Therapeutic Potential of Tpl2 (Tumor Progression Locus 2) Inhibition on Diabetic Vasculopathy Through the Blockage of the Inflammasome Complex

• Published in: Arteriosclerosis, thrombosis, and vascular biology Vol. 41; no. 1; p. e46
• Main Authors: Sheu, Wayne Huey-Herng, Lin, Keng-Hung, Wang, Jun-Sing, Lai, De-Wei, Lee, Wen-Jane, Lin, Fu-Yu, Chen, Po-Hsun, Chen, Cheng-Hsu, Yeh, Hsiang-Yu, Wu, Sheng-Mao, Shen, Chin-Chang, Lee, Maw-Rong, Liu, Shing-Hwa, Sheu, Meei-Ling
• Format: Journal Article
• Language: English
• Published: United States American Heart Association, Inc 01.01.2021
• Subjects: Aged; Angiogenesis Inhibitors - pharmacology; Animals; Cells, Cultured; Cross-Sectional Studies; Databases, Factual; Diabetes Mellitus, Experimental - complications; Diabetes Mellitus, Experimental - diagnosis; Diabetes Mellitus, Experimental - enzymology; Diabetes Mellitus, Type 1 - complications; Diabetes Mellitus, Type 1 - diagnosis; Diabetes Mellitus, Type 1 - enzymology; Diabetes Mellitus, Type 2 - complications; Diabetes Mellitus, Type 2 - diagnosis; Diabetes Mellitus, Type 2 - enzymology; Diabetic Retinopathy - enzymology; Diabetic Retinopathy - etiology; Diabetic Retinopathy - pathology; Diabetic Retinopathy - prevention & control; Female; Humans; Inflammasomes - antagonists & inhibitors; Inflammasomes - metabolism; Male; MAP Kinase Kinase Kinases - antagonists & inhibitors; MAP Kinase Kinase Kinases - metabolism; Mice; Mice, Inbred C57BL; Middle Aged; Pregnancy; Prospective Studies; Protein Kinase Inhibitors - pharmacology; Proto-Oncogene Proteins - antagonists & inhibitors; Proto-Oncogene Proteins - metabolism; Retinal Neovascularization - enzymology; Retinal Neovascularization - etiology; Retinal Neovascularization - pathology; Retinal Neovascularization - prevention & control; Retinal Pigment Epithelium - drug effects; Retinal Pigment Epithelium - enzymology; Retinal Pigment Epithelium - pathology; Signal Transduction; cytokine; tumor progression locus 2; Nε-carboxymethyllysine; inflammation; inflammasome; neovascularization; retinal pigment epithelium; diabetic retinopathy
• ISSN: 1079-5642; 1524-4636
• DOI: 10.1161/ATVBAHA.120.315176

OBJECTIVE:Diabetic retinopathy, one of retinal vasculopathy, is characterized by retinal inflammation, vascular leakage, blood-retinal barrier breakdown, and neovascularization.
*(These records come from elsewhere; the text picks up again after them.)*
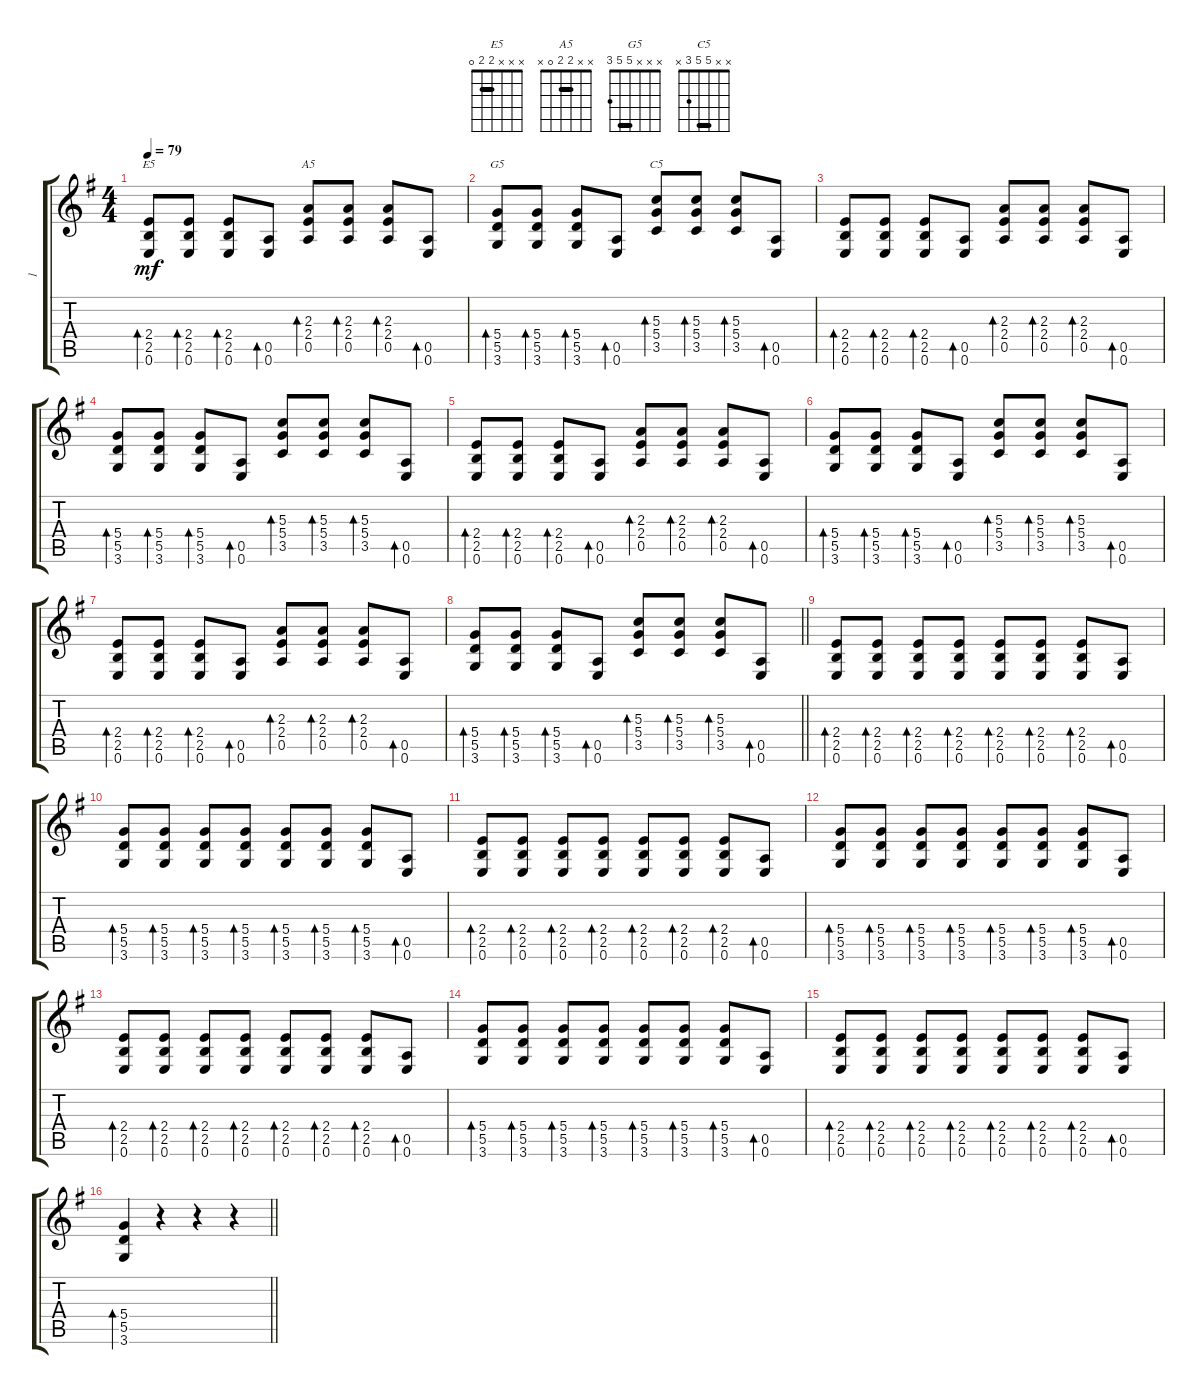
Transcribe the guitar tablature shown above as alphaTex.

\track ("1" "1") {instrument acousticguitarsteel}
\staff {score tabs}
\tuning (E4 B3 G3 D3 A2 E2) {hide}
\chord ("E5" x x x 2 2 0) {barre 2}
\chord ("A5" x x 2 2 0 x) {barre 2}
\chord ("G5" x x x 5 5 3) {barre 5}
\chord ("C5" x x 5 5 3 x) {barre 5}
\ts (4 4)
\tempo 79
\clef g2
\ks eminor
(2.4 2.5 0.6).8{bd 30 ch "E5" dy mf} (2.4 2.5 0.6).8{bd 30} (2.4 2.5 0.6).8{bd 30} (0.5 0.6).8{bd 30} (2.3 2.4 0.5).8{bd 30 ch "A5"} (2.3 2.4 0.5).8{bd 30} (2.3 2.4 0.5).8{bd 30} (0.5 0.6).8{bd 30} |
(5.4 5.5 3.6).8{bd 30 ch "G5"} (5.4 5.5 3.6).8{bd 30} (5.4 5.5 3.6).8{bd 30} (0.5 0.6).8{bd 30} (5.3 5.4 3.5).8{bd 30 ch "C5"} (5.3 5.4 3.5).8{bd 30} (5.3 5.4 3.5).8{bd 30} (0.5 0.6).8{bd 30} |
(2.4 2.5 0.6).8{bd 30} (2.4 2.5 0.6).8{bd 30} (2.4 2.5 0.6).8{bd 30} (0.5 0.6).8{bd 30} (2.3 2.4 0.5).8{bd 30} (2.3 2.4 0.5).8{bd 30} (2.3 2.4 0.5).8{bd 30} (0.5 0.6).8{bd 30} |
(5.4 5.5 3.6).8{bd 30} (5.4 5.5 3.6).8{bd 30} (5.4 5.5 3.6).8{bd 30} (0.5 0.6).8{bd 30} (5.3 5.4 3.5).8{bd 30} (5.3 5.4 3.5).8{bd 30} (5.3 5.4 3.5).8{bd 30} (0.5 0.6).8{bd 30} |
(2.4 2.5 0.6).8{bd 30} (2.4 2.5 0.6).8{bd 30} (2.4 2.5 0.6).8{bd 30} (0.5 0.6).8{bd 30} (2.3 2.4 0.5).8{bd 30} (2.3 2.4 0.5).8{bd 30} (2.3 2.4 0.5).8{bd 30} (0.5 0.6).8{bd 30} |
(5.4 5.5 3.6).8{bd 30} (5.4 5.5 3.6).8{bd 30} (5.4 5.5 3.6).8{bd 30} (0.5 0.6).8{bd 30} (5.3 5.4 3.5).8{bd 30} (5.3 5.4 3.5).8{bd 30} (5.3 5.4 3.5).8{bd 30} (0.5 0.6).8{bd 30} |
(2.4 2.5 0.6).8{bd 30} (2.4 2.5 0.6).8{bd 30} (2.4 2.5 0.6).8{bd 30} (0.5 0.6).8{bd 30} (2.3 2.4 0.5).8{bd 30} (2.3 2.4 0.5).8{bd 30} (2.3 2.4 0.5).8{bd 30} (0.5 0.6).8{bd 30} |
\barLineRight lightlight
(5.4 5.5 3.6).8{bd 30} (5.4 5.5 3.6).8{bd 30} (5.4 5.5 3.6).8{bd 30} (0.5 0.6).8{bd 30} (5.3 5.4 3.5).8{bd 30} (5.3 5.4 3.5).8{bd 30} (5.3 5.4 3.5).8{bd 30} (0.5 0.6).8{bd 30} |
(2.4 2.5 0.6).8{bd 30} (2.4 2.5 0.6).8{bd 30} (2.4 2.5 0.6).8{bd 30} (2.4 2.5 0.6).8{bd 30} (2.4 2.5 0.6).8{bd 30} (2.4 2.5 0.6).8{bd 30} (2.4 2.5 0.6).8{bd 30} (0.5 0.6).8{bd 30} |
(5.4 5.5 3.6).8{bd 30} (5.4 5.5 3.6).8{bd 30} (5.4 5.5 3.6).8{bd 30} (5.4 5.5 3.6).8{bd 30} (5.4 5.5 3.6).8{bd 30} (5.4 5.5 3.6).8{bd 30} (5.4 5.5 3.6).8{bd 30} (0.5 0.6).8{bd 30} |
(2.4 2.5 0.6).8{bd 30} (2.4 2.5 0.6).8{bd 30} (2.4 2.5 0.6).8{bd 30} (2.4 2.5 0.6).8{bd 30} (2.4 2.5 0.6).8{bd 30} (2.4 2.5 0.6).8{bd 30} (2.4 2.5 0.6).8{bd 30} (0.5 0.6).8{bd 30} |
(5.4 5.5 3.6).8{bd 30} (5.4 5.5 3.6).8{bd 30} (5.4 5.5 3.6).8{bd 30} (5.4 5.5 3.6).8{bd 30} (5.4 5.5 3.6).8{bd 30} (5.4 5.5 3.6).8{bd 30} (5.4 5.5 3.6).8{bd 30} (0.5 0.6).8{bd 30} |
(2.4 2.5 0.6).8{bd 30} (2.4 2.5 0.6).8{bd 30} (2.4 2.5 0.6).8{bd 30} (2.4 2.5 0.6).8{bd 30} (2.4 2.5 0.6).8{bd 30} (2.4 2.5 0.6).8{bd 30} (2.4 2.5 0.6).8{bd 30} (0.5 0.6).8{bd 30} |
(5.4 5.5 3.6).8{bd 30} (5.4 5.5 3.6).8{bd 30} (5.4 5.5 3.6).8{bd 30} (5.4 5.5 3.6).8{bd 30} (5.4 5.5 3.6).8{bd 30} (5.4 5.5 3.6).8{bd 30} (5.4 5.5 3.6).8{bd 30} (0.5 0.6).8{bd 30} |
(2.4 2.5 0.6).8{bd 30} (2.4 2.5 0.6).8{bd 30} (2.4 2.5 0.6).8{bd 30} (2.4 2.5 0.6).8{bd 30} (2.4 2.5 0.6).8{bd 30} (2.4 2.5 0.6).8{bd 30} (2.4 2.5 0.6).8{bd 30} (0.5 0.6).8{bd 30} |
\barLineRight lightlight
(5.4 5.5 3.6).4{bd 30} r.4 r.4 r.4
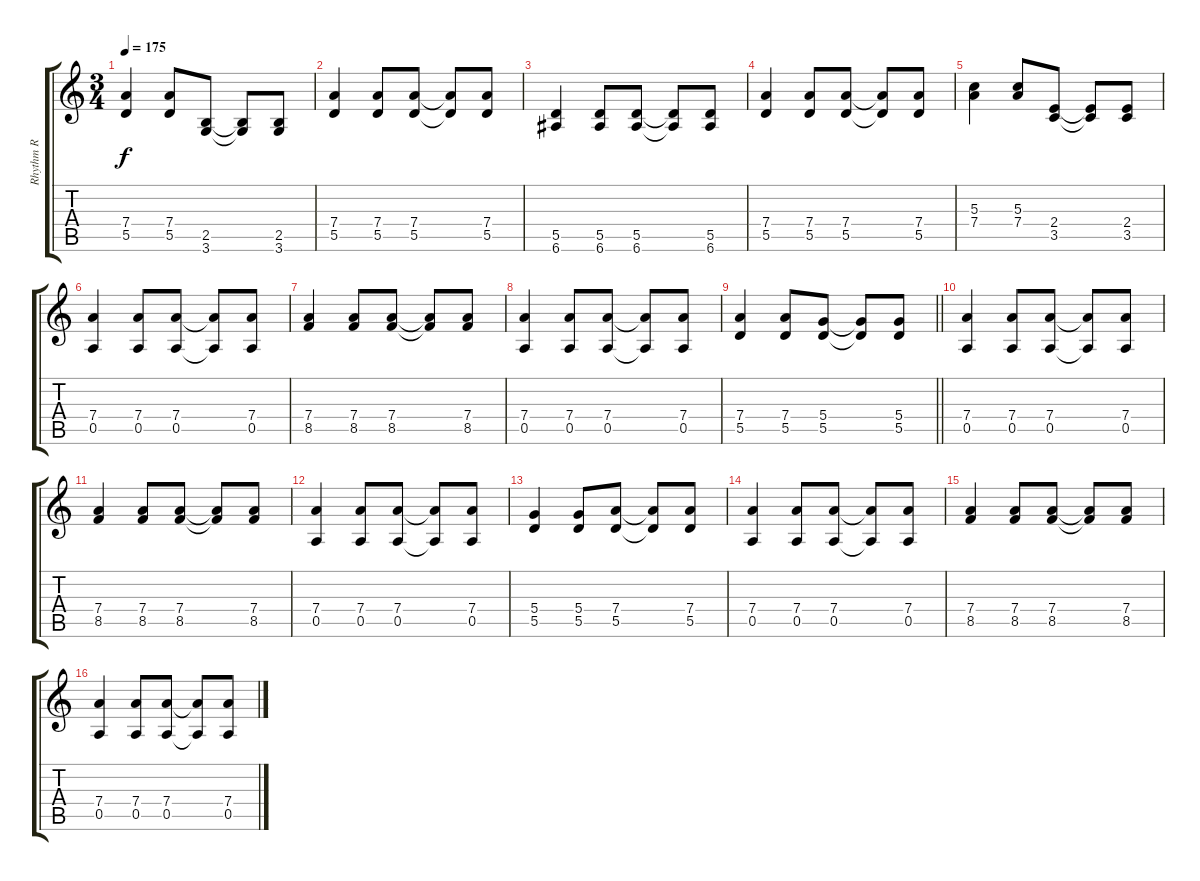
\track ("Rhythm R" "Rhythm R") {instrument distortionguitar}
\staff {score tabs}
\tuning (E4 B3 G3 D3 A2 E2) {hide}
\ts (3 4)
\tempo 175
\clef g2
\ks c
(7.4 5.5).4{dy f} (7.4 5.5).8 (2.5 3.6).8 (2.5{t} 3.6{t}).8 (2.5 3.6).8 |
(7.4 5.5).4 (7.4 5.5).8 (7.4 5.5).8 (7.4{t} 5.5{t}).8 (7.4 5.5).8 |
(5.5 6.6).4 (5.5 6.6).8 (5.5 6.6).8 (5.5{t} 6.6{t}).8 (5.5 6.6).8 |
(7.4 5.5).4 (7.4 5.5).8 (7.4 5.5).8 (7.4{t} 5.5{t}).8 (7.4 5.5).8 |
(5.3 7.4).4 (5.3 7.4).8 (2.4 3.5).8 (2.4{t} 3.5{t}).8 (2.4 3.5).8 |
(7.4 0.5).4 (7.4 0.5).8 (7.4 0.5).8 (7.4{t} 0.5{t}).8 (7.4 0.5).8 |
(7.4 8.5).4 (7.4 8.5).8 (7.4 8.5).8 (7.4{t} 8.5{t}).8 (7.4 8.5).8 |
(7.4 0.5).4 (7.4 0.5).8 (7.4 0.5).8 (7.4{t} 0.5{t}).8 (7.4 0.5).8 |
\barLineRight lightlight
(7.4 5.5).4 (7.4 5.5).8 (5.4 5.5).8 (5.4{t} 5.5{t}).8 (5.4 5.5).8 |
(7.4 0.5).4 (7.4 0.5).8 (7.4 0.5).8 (7.4{t} 0.5{t}).8 (7.4 0.5).8 |
(7.4 8.5).4 (7.4 8.5).8 (7.4 8.5).8 (7.4{t} 8.5{t}).8 (7.4 8.5).8 |
(7.4 0.5).4 (7.4 0.5).8 (7.4 0.5).8 (7.4{t} 0.5{t}).8 (7.4 0.5).8 |
(5.4 5.5).4 (5.4 5.5).8 (7.4 5.5).8 (7.4{t} 5.5{t}).8 (7.4 5.5).8 |
(7.4 0.5).4 (7.4 0.5).8 (7.4 0.5).8 (7.4{t} 0.5{t}).8 (7.4 0.5).8 |
(7.4 8.5).4 (7.4 8.5).8 (7.4 8.5).8 (7.4{t} 8.5{t}).8 (7.4 8.5).8 |
(7.4 0.5).4 (7.4 0.5).8 (7.4 0.5).8 (7.4{t} 0.5{t}).8 (7.4 0.5).8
However, the molecular mechanisms that contribute to diabetic retinopathy progression remain unclear. APPROACH AND RESULTS:Tpl2 (tumor progression locus 2) is a protein kinase implicated in inflammation and pathological vascular angiogenesis. N-carboxymethyllysine (CML) and inflammatory cytokines levels in human sera and in several diabetic murine models were detected by ELISA, whereas liquid chromatography–tandem mass spectrometry analysis was used for whole eye tissues. The CML and p-Tpl2 expressions on the human retinal pigment epithelium (RPE) cells were determined by immunofluorescence. Intravitreal injection of pharmacological inhibitor or NA (neutralizing antibody) was used in a diabetic rat model. Retinal leukostasis, optical coherence tomography, and H&E staining were used to observe pathological features. Sera of diabetic retinopathy patients had significantly increased CML levels that positively correlated with diabetic retinopathy severity and foveal thickness. CML and p-Tpl2 expressions also significantly increased in the RPE of both T1DM and T2DM diabetes animal models. Mechanistic studies on RPE revealed that CML-induced Tpl2 activation and NADPH oxidase, and inflammasome complex activation were all effectively attenuated by Tpl2 inhibition. Tpl2 inhibition by NA also effectively reduced inflammatory/angiogenic factors, retinal leukostasis in streptozotocin-induced diabetic rats, and RPE secretion of inflammatory cytokines. The attenuated release of angiogenic factors led to inhibited vascular abnormalities in the diabetic animal model. CONCLUSIONS:The inhibition of Tpl2 can block the inflammasome signaling pathway in RPE and has potential clinical and therapeutic implications in diabetes-associated retinal microvascular dysfunction.